No caso dos bonobos, porém, esses fatores parecem pesar bem menos em favor dos machos. Para explicar o porquê de a espécie ter adotado um caminho alternativo em sua estrutura social, Surbeck e seus colegas tentaram investigar três hipóteses diferentes que, em outras espécies de mamíferos sociais, parecem favorecer a supremacia feminina.

Além da formação de alianças entre as fêmeas, que parece bastante intuitiva do ponto de vista humano, há a possibilidade de “guerra de informação” sexual. Nesse caso, as macacas, ao ocultar ou confundir os sinais de fertilidade —no caso dos grandes símios, são coisas como o inchaço e a mudança de coloração da genitália— poderiam fazer com que não valesse a pena para os machos tentar monopolizá-las sexualmente.

Na prática, isso significa que o gasto de energia para ter as parceiras só para si, no confronto com outros machos ou com as próprias fêmeas, não seria recompensado, já que o macho jamais saberia se copulou com a parceira no momento apropriado para garantir que ele será o pai dos filhotes dela.

No caso das bonobas, havia indícios de que isso poderia acontecer porque o inchaço genital máximo das fêmeas não corresponde ao máximo da fertilidade delas. Além disso, se houvesse sincronização nessa fertilidade, com várias fêmeas prontas para engravidar ao mesmo tempo, seria muito difícil para os machos controlarem todas de uma vez.

Outra hipótese é a do desequilíbrio na razão sexual, ou seja, a diferença significativa no número de indivíduos de cada sexo no bando. Paradoxalmente, acredita-se que um excesso de machos pode, em algumas circunstâncias, conferir mais status às fêmeas, uma vez que os do sexo masculino gastariam energia demais competindo entre si, ficando, assim, mais vulneráveis.

Martin Surbeck e seus colegas examinaram todas essas hipóteses analisando dados sobre a estrutura social de seis comunidades selvagens de bonobos, todas estudadas há mais de uma década e, em alguns casos, há cerca de 30 anos. A única hipótese que pareceu fazer sentido foi a das alianças entre fêmeas.

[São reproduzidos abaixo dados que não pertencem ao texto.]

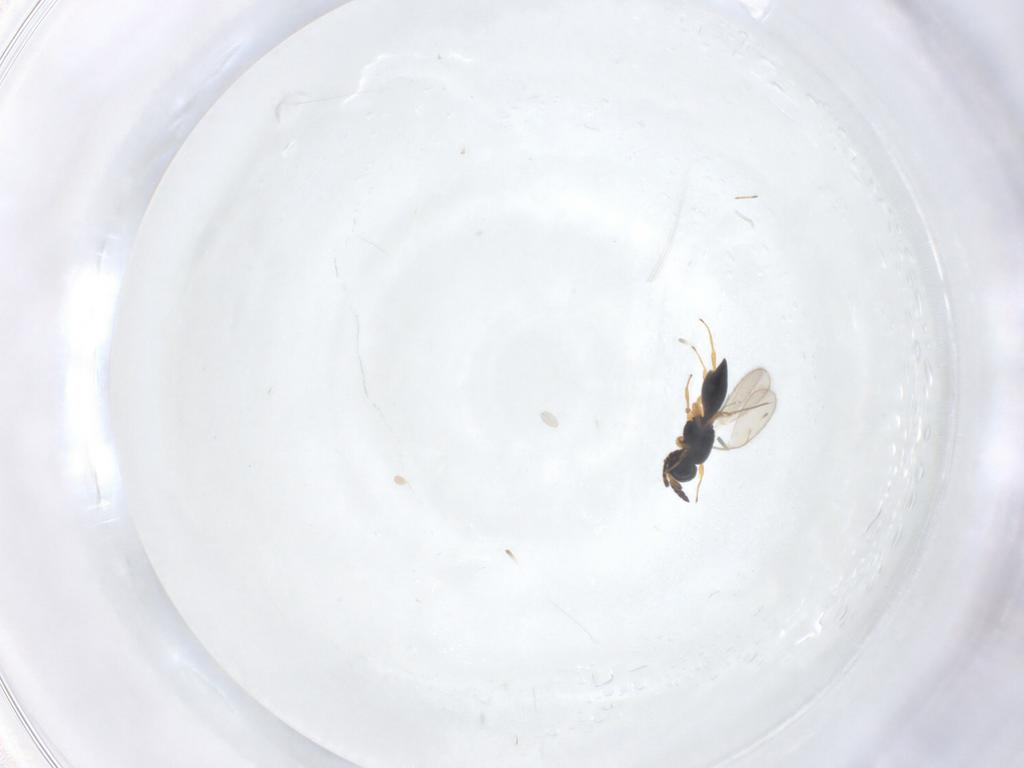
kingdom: Animalia
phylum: Arthropoda
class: Insecta
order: Hymenoptera
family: Scelionidae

Para ser mais específico, em conflitos diretos, os machos acabaram se submetendo às fêmeas num total de 61% dos casos. Em média, as fêmeas costumavam ocupar posições na hierarquia superiores à posição de 70% dos machos do bando; além disso, o indivíduo com o maior status de todos era uma fêmea em pouco menos da metade dos casos.

Além disso, além de as alianças entre fêmeas quase sempre se formarem para atacar machos, mesmo as alianças mistas, com bonobos de ambos os sexos, eram lideradas por elas, com os machos tendo um papel subordinado, de “soldado raso”.

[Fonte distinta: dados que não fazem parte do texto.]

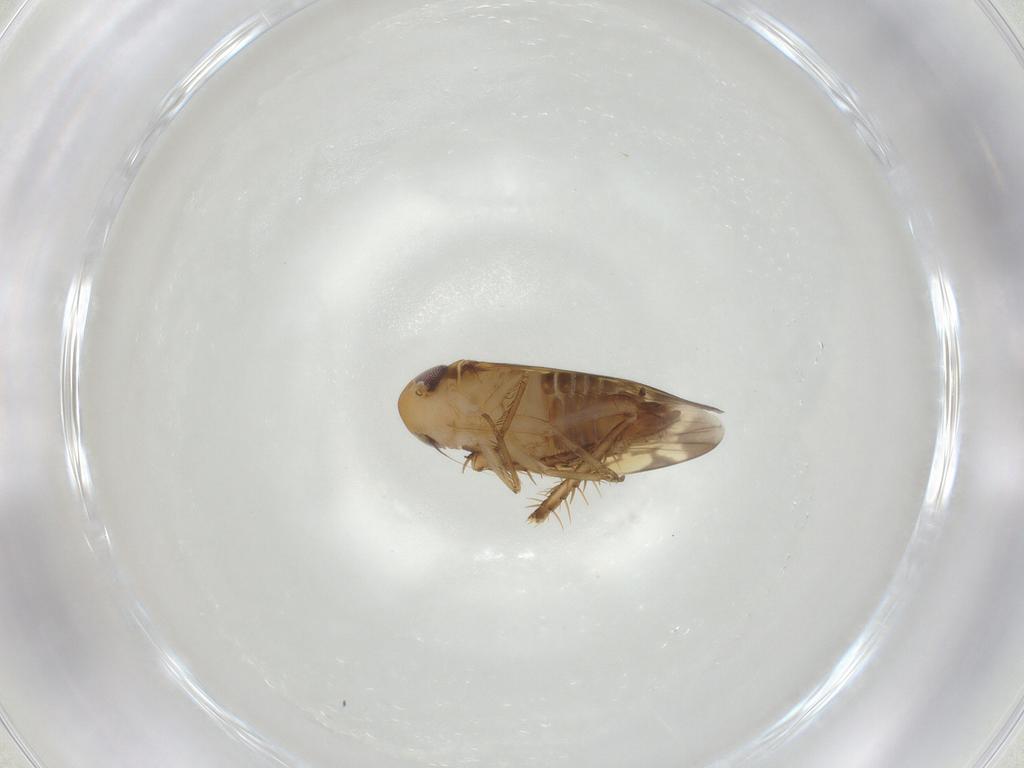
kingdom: Animalia
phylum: Arthropoda
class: Insecta
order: Hemiptera
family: Cicadellidae
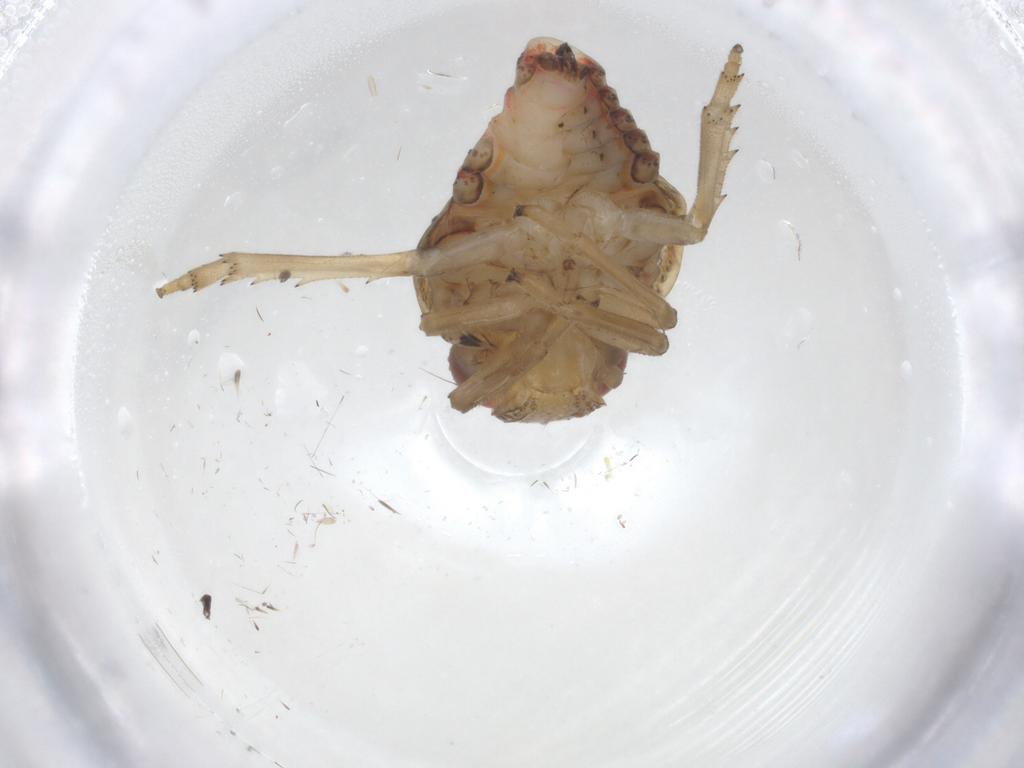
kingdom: Animalia
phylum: Arthropoda
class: Insecta
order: Hemiptera
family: Issidae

Os números, apesar de francamente favoráveis às bonobas, indicam ainda que há uma variação substancial entre os grupos —em alguns casos, a supremacia delas é incontestável, enquanto em outros há uma maior disputa pelo poder entre os sexos. Ainda não está claro, porém, como esse cenário surgiu ao longo da evolução da espécie.